As for me, the more I think about it, the more McCain’s performance annoys me. He seemed condescending and small throughout, whereas Obama was far more gracious and–I hesitate to use the cliche, but what the hell–likeable. For McCain’s dismissive posture to have worked, Obama would have had to seem as uninformed and overmatched as, well, Sarah Palin. But Obama was as well informed–indeed, better informed–than McCain, even on foreign policy, McCain’s alleged specialty.
Speaking of which, one wonders what the McCain campaign would be doing to Obama today if Obama, instead of McCain, had made the major foreign policy factual errors of the debate–calling Pakistan a failed state when Musharraf took over and screwing up the name of Pakistan’s new leader. (And, once again, McCain continued to insist that the flagrant Mahmoud Ahmadinejad was the leader of Iran, even though there’s another guy, Ali Khamenei, was actually has the title Supreme Leader and controls Iran’s foreign policy and nuclear program. But then, as ever, McCain seems unwilling to change his locutions in this campaign, even when they are proven false.)
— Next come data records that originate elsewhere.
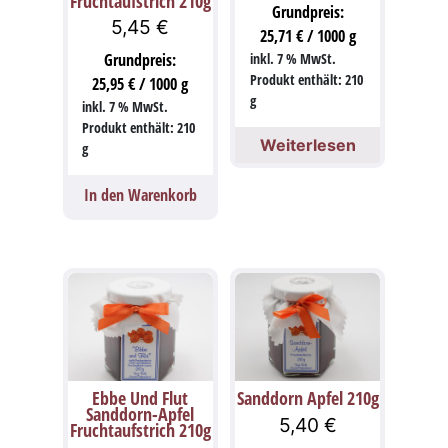
Fruchtaufstrich 210g
Grundpreis:
5,45
€
25,71
€
/
1000
g
Grundpreis:
inkl. 7 % MwSt.
Produkt enthält: 210
25,95
€
/
1000
g
g
inkl. 7 % MwSt.
Produkt enthält: 210
Weiterlesen
g
In den Warenkorb
Ebbe Und Flut
Sanddorn Apfel 210g
Sanddorn-Apfel
5,40
€
Fruchtaufstrich 210g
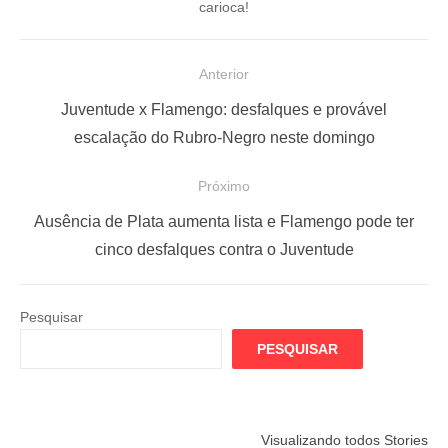
carioca!
N
Anterior
a
P
Juventude x Flamengo: desfalques e provável
v
o
escalação do Rubro-Negro neste domingo
e
s
Próximo
g
t
a
a
P
Ausência de Plata aumenta lista e Flamengo pode ter
ç
n
r
cinco desfalques contra o Juventude
t
ó
ã
e
x
o
Pesquisar
r
i
d
PESQUISAR
i
m
e
o
o
P
r
p
o
Flamengo
Globo quer
Lesão tir
Visualizando todos Stories
:
o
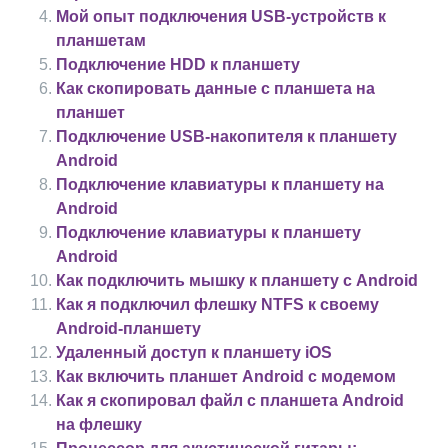
Мой опыт подключения USB-устройств к
планшетам
Подключение HDD к планшету
Как скопировать данные с планшета на
планшет
Подключение USB-накопителя к планшету
Android
Подключение клавиатуры к планшету на
Android
Подключение клавиатуры к планшету
Android
Как подключить мышку к планшету с Android
Как я подключил флешку NTFS к своему
Android-планшету
Удаленный доступ к планшету iOS
Как включить планшет Android с модемом
Как я скопировал файл с планшета Android
на флешку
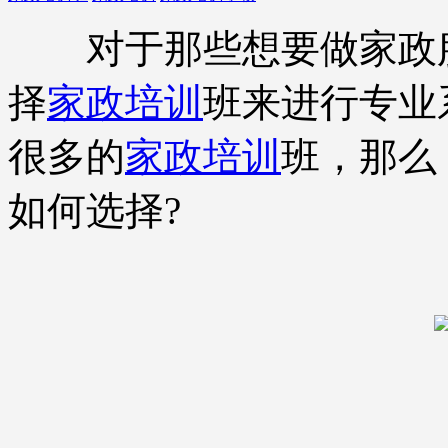
对于那些想要做家政服
择
家政培训
班来进行专业
很多的
家政培训
班，那么
如何选择?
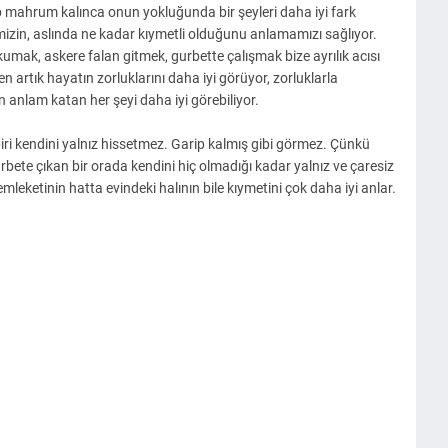
ıp mahrum kalınca onun yokluğunda bir şeyleri daha iyi fark
izin, aslında ne kadar kıymetli olduğunu anlamamızı sağlıyor.
umak, askere falan gitmek, gurbette çalışmak bize ayrılık acısı
 artık hayatın zorluklarını daha iyi görüyor, zorluklarla
n anlam katan her şeyi daha iyi görebiliyor.
ri kendini yalnız hissetmez. Garip kalmış gibi görmez. Çünkü
gurbete çıkan bir orada kendini hiç olmadığı kadar yalnız ve çaresiz
emleketinin hatta evindeki halının bile kıymetini çok daha iyi anlar.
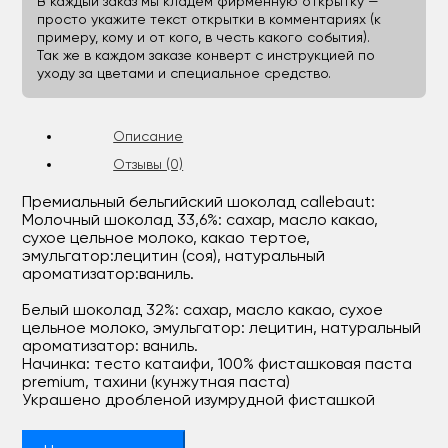
В каждый заказ мы кладём фирменную открытку —
просто укажите текст открытки в комментариях (к
примеру, кому и от кого, в честь какого события).
Так же в каждом заказе конверт с инструкцией по
уходу за цветами и специальное средство.
Описание
Отзывы (0)
Премиальный бельгийский шоколад callebaut:
Молочный шоколад 33,6%: сахар, масло какао,
сухое цельное молоко, какао тертое,
эмульгатор:лецитин (соя), натуральный
ароматизатор:ваниль.
Белый шоколад 32%: сахар, масло какао, сухое
цельное молоко, эмульгатор: лецитин, натуральный
ароматизатор: ваниль.
Начинка: тесто катаифи, 100% фисташковая паста
premium, тахини (кунжутная паста)
Украшено дробленой изумрудной фисташкой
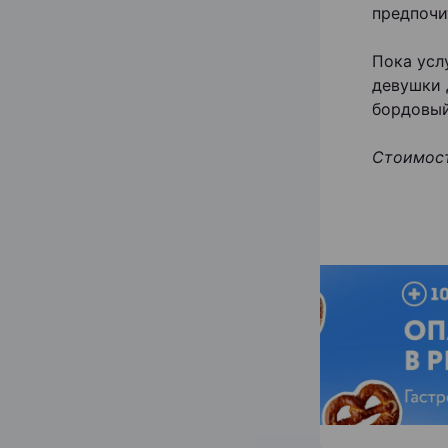
предпочи
Пока усл
девушки 
бордовый
Стоимост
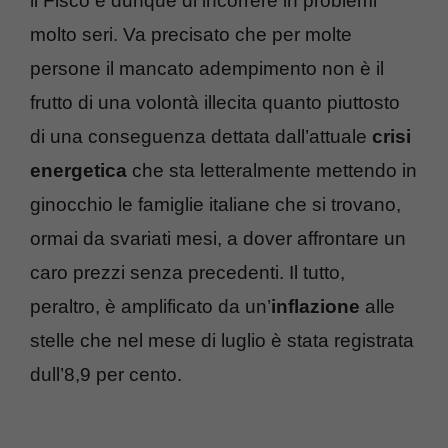
il Fisco e dunque di incorrere in problemi
molto seri. Va precisato che per molte
persone il mancato adempimento non è il
frutto di una volontà illecita quanto piuttosto
di una conseguenza dettata dall’attuale
crisi
energetica
che sta letteralmente mettendo in
ginocchio le famiglie italiane che si trovano,
ormai da svariati mesi, a dover affrontare un
caro prezzi senza precedenti. Il tutto,
peraltro, è amplificato da un’
inflazione
alle
stelle che nel mese di luglio è stata registrata
dull’8,9 per cento.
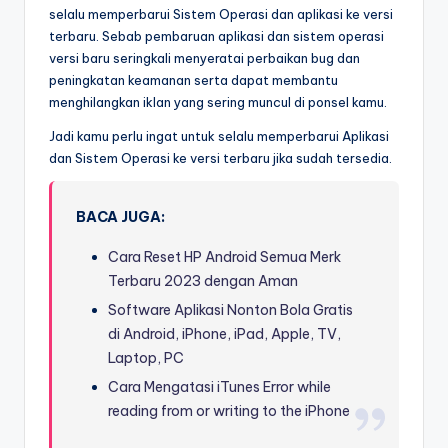
selalu memperbarui Sistem Operasi dan aplikasi ke versi
terbaru. Sebab pembaruan aplikasi dan sistem operasi
versi baru seringkali menyeratai perbaikan bug dan
peningkatan keamanan serta dapat membantu
menghilangkan iklan yang sering muncul di ponsel kamu.
Jadi kamu perlu ingat untuk selalu memperbarui Aplikasi
dan Sistem Operasi ke versi terbaru jika sudah tersedia.
BACA JUGA:
Cara Reset HP Android Semua Merk
Terbaru 2023 dengan Aman
Software Aplikasi Nonton Bola Gratis
di Android, iPhone, iPad, Apple, TV,
Laptop, PC
Cara Mengatasi iTunes Error while
reading from or writing to the iPhone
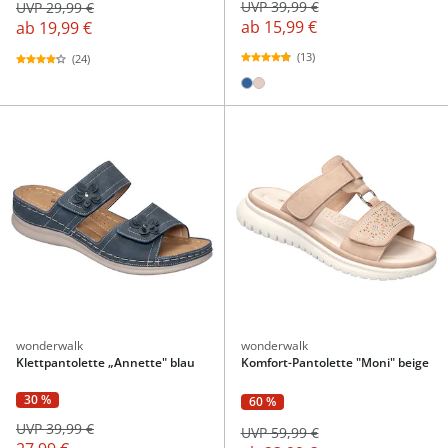
UVP 39,99 €
UVP 29,99 €
ab
15,99 €
ab
19,99 €
(13)
(24)
wonderwalk
wonderwalk
Klettpantolette „Annette" blau
Komfort-Pantolette "Moni" beige
30 %
60 %
UVP 39,99 €
UVP 59,99 €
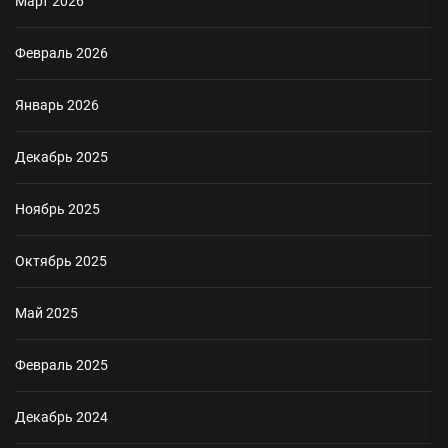
Март 2026
Февраль 2026
Январь 2026
Декабрь 2025
Ноябрь 2025
Октябрь 2025
Май 2025
Февраль 2025
Декабрь 2024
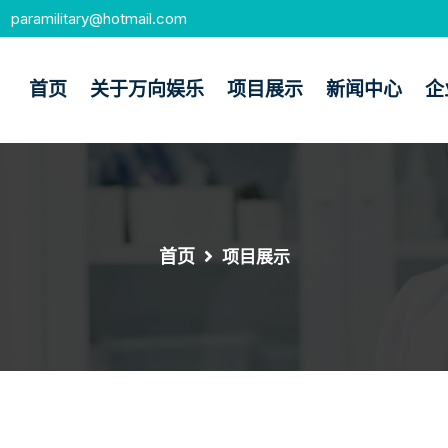
paramilitary@hotmail.com
首页
关于万向娱乐
项目展示
新闻中心
企
首页
项目展示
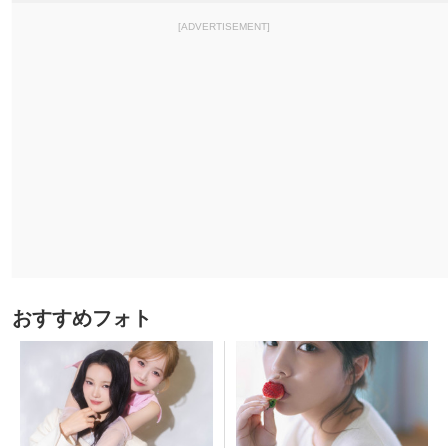
[ADVERTISEMENT]
おすすめフォト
In the end–contra Nate Silver–I think that character dominates issues in these debates…and McCain’s discomfort–the effort he spent trying to control his temper–and disdain for his opponent did not wear well. I’m not so sure people are going to want him glowering in their living rooms the next four years…We’ll see how this plays out in the looser circumstances of the town hall debate, which comes next (after the Palin-Biden festivities next Thursday).